Material provided.
-*-*-

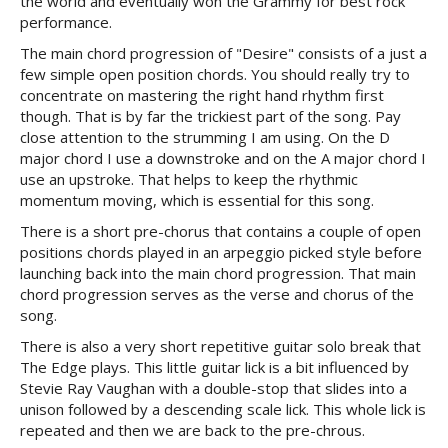
the world and eventually won the Grammy for best rock
performance.
The main chord progression of "Desire" consists of a just a
few simple open position chords. You should really try to
concentrate on mastering the right hand rhythm first
though. That is by far the trickiest part of the song. Pay
close attention to the strumming I am using. On the D
major chord I use a downstroke and on the A major chord I
use an upstroke. That helps to keep the rhythmic
momentum moving, which is essential for this song.
There is a short pre-chorus that contains a couple of open
positions chords played in an arpeggio picked style before
launching back into the main chord progression. That main
chord progression serves as the verse and chorus of the
song.
There is also a very short repetitive guitar solo break that
The Edge plays. This little guitar lick is a bit influenced by
Stevie Ray Vaughan with a double-stop that slides into a
unison followed by a descending scale lick. This whole lick is
repeated and then we are back to the pre-chrous.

-*-*-

Task objective.
All that is wanted is the line with "There is a short" and every later line in the entries, reproduced exactly.

Reply.
There is a short pre-chorus that contains a couple of open
positions chords played in an arpeggio picked style before
launching back into the main chord progression. That main
chord progression serves as the verse and chorus of the
song.
There is also a very short repetitive guitar solo break that
The Edge plays. This little guitar lick is a bit influenced by
Stevie Ray Vaughan with a double-stop that slides into a
unison followed by a descending scale lick. This whole lick is
repeated and then we are back to the pre-chrous.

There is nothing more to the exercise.